- Brief:
Copy the data below word for word. Begin at the line that contains "Primera, Segunda, Especial" and stop after the line that contains "Reading right to left, what".

[Information supplied — start]

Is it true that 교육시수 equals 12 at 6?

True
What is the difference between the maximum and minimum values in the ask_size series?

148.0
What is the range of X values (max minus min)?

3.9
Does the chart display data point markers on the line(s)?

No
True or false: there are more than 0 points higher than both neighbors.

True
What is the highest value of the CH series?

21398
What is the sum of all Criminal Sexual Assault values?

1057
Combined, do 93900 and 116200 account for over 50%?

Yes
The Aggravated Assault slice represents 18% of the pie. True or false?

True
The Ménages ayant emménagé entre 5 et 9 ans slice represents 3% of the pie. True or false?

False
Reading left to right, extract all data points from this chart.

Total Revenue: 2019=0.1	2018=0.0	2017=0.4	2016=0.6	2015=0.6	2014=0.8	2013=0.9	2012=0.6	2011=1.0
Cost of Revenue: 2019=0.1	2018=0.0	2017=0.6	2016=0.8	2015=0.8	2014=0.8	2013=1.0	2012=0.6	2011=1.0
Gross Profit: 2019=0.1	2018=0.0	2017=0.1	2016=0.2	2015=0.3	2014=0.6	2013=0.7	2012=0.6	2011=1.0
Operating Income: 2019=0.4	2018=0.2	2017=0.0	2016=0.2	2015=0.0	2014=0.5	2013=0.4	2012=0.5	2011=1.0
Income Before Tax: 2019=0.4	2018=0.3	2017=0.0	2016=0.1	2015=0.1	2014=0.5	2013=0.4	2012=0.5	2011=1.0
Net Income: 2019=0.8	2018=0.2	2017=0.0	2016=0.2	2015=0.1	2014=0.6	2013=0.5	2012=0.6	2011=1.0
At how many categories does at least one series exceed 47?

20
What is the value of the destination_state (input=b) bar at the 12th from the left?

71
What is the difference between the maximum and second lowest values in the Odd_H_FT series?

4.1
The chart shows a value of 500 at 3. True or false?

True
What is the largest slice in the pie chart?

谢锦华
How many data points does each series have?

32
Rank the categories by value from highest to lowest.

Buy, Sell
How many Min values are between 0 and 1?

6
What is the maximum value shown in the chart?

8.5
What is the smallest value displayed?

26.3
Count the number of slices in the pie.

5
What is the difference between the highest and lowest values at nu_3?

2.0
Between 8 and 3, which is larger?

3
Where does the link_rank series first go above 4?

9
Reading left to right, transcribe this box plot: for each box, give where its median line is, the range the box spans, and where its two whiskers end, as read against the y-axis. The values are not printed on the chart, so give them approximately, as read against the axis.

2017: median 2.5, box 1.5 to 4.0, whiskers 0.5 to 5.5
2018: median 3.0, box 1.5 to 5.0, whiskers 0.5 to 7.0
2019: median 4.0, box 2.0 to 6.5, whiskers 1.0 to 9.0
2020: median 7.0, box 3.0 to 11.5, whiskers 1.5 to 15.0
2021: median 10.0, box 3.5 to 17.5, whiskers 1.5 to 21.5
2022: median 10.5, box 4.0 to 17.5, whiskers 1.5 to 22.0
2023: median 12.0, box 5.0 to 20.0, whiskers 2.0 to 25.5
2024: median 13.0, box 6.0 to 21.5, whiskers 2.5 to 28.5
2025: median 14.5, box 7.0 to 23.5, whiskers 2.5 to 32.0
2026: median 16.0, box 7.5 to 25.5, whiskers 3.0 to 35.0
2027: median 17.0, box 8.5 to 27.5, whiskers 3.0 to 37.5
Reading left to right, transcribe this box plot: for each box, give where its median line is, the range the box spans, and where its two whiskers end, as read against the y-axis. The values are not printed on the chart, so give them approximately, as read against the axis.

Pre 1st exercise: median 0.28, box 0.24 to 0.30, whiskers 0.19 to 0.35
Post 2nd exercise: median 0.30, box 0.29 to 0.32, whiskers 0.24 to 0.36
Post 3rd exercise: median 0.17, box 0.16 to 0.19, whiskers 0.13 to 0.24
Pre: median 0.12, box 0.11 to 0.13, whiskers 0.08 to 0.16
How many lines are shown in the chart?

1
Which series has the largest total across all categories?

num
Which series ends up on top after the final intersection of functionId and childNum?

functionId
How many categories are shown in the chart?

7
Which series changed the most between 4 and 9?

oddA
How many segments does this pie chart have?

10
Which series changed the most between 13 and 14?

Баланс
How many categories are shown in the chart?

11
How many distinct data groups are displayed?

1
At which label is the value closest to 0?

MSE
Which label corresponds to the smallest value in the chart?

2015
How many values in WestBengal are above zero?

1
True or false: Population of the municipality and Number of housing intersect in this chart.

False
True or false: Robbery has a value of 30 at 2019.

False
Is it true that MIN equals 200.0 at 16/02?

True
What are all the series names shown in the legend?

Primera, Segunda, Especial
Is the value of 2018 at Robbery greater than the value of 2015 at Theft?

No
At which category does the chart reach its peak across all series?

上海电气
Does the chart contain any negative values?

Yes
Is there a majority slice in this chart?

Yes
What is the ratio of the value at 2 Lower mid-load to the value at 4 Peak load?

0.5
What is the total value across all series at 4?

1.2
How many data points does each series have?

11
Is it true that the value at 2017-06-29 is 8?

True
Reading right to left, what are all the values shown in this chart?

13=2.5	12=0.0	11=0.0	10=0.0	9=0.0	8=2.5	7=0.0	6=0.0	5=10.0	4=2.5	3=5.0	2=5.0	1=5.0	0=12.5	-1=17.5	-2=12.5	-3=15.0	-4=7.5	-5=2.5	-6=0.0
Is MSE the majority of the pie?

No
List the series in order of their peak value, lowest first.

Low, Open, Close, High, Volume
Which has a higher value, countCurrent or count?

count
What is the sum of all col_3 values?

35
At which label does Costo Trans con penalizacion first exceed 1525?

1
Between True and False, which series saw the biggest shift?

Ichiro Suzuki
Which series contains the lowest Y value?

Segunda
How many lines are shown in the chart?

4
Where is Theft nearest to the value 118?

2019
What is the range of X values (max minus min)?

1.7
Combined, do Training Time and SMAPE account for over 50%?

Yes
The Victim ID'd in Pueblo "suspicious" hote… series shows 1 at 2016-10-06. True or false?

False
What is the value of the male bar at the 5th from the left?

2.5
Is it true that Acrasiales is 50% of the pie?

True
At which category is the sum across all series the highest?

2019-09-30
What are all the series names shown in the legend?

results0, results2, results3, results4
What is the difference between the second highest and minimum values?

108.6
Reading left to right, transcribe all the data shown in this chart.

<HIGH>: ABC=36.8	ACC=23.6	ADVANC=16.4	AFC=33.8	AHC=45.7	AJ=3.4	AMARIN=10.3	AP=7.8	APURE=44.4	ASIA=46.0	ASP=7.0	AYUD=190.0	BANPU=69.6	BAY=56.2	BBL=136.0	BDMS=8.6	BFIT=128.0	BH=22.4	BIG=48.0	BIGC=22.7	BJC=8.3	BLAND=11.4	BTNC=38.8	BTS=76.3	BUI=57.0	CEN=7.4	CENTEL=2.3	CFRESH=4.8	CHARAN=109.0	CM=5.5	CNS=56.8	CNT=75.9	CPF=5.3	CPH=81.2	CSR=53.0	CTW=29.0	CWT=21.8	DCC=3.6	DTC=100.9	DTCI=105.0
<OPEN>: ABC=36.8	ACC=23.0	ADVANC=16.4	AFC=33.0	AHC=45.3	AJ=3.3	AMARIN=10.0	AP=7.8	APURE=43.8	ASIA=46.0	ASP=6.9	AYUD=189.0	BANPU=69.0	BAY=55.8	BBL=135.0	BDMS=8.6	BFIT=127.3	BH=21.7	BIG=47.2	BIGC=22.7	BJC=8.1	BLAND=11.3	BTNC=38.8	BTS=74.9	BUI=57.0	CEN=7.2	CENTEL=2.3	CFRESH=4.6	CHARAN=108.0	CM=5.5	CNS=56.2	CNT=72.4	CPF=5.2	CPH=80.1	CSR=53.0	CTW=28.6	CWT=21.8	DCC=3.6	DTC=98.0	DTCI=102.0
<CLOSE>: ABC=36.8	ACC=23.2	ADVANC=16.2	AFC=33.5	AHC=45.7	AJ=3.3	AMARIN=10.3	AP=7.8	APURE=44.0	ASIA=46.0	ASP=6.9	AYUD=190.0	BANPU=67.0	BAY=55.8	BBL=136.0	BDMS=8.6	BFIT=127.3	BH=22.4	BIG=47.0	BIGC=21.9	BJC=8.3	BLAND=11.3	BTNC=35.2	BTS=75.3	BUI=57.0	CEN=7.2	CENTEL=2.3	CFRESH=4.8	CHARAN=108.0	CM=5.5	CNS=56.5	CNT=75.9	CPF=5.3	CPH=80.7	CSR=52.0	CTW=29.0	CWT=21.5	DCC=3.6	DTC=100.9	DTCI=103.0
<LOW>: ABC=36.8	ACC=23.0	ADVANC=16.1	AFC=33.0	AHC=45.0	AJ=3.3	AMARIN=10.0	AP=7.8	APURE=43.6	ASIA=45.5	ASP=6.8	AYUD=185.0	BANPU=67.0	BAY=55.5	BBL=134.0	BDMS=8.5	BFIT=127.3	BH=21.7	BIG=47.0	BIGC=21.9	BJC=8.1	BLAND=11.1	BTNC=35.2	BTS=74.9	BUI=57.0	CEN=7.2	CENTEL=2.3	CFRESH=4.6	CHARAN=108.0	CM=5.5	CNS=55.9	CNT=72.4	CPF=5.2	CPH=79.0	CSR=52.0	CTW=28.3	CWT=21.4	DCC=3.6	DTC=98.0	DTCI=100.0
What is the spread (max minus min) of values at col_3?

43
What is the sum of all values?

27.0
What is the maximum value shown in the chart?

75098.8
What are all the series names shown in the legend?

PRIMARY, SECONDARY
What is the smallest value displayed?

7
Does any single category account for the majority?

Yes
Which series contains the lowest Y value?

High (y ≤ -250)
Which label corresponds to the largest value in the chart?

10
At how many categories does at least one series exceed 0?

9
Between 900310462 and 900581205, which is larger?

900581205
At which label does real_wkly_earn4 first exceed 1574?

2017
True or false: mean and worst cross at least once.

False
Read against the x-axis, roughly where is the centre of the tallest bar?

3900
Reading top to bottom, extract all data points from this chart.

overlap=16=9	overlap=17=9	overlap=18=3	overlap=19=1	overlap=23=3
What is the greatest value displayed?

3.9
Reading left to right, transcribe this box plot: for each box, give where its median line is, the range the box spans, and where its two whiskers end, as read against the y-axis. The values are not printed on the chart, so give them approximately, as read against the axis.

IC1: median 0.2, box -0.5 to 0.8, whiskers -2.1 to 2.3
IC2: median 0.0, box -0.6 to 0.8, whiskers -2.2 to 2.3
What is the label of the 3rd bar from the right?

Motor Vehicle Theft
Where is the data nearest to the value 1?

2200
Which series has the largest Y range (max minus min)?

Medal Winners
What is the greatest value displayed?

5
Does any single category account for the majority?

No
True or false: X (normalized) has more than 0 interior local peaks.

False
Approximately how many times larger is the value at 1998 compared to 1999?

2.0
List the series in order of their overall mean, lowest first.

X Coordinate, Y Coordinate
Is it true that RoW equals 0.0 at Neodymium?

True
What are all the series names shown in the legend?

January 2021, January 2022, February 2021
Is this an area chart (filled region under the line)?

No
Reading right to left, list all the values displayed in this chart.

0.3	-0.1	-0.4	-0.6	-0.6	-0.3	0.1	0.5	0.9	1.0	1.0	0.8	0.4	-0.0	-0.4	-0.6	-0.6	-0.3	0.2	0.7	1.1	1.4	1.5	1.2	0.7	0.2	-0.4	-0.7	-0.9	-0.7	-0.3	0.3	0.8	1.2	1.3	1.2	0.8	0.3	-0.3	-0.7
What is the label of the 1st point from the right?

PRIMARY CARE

[Information supplied — finish]

- Worked solution:
Primera, Segunda, Especial
Is the value of 2018 at Robbery greater than the value of 2015 at Theft?

No
At which category does the chart reach its peak across all series?

上海电气
Does the chart contain any negative values?

Yes
Is there a majority slice in this chart?

Yes
What is the ratio of the value at 2 Lower mid-load to the value at 4 Peak load?

0.5
What is the total value across all series at 4?

1.2
How many data points does each series have?

11
Is it true that the value at 2017-06-29 is 8?

True
Reading right to left, what are all the values shown in this chart?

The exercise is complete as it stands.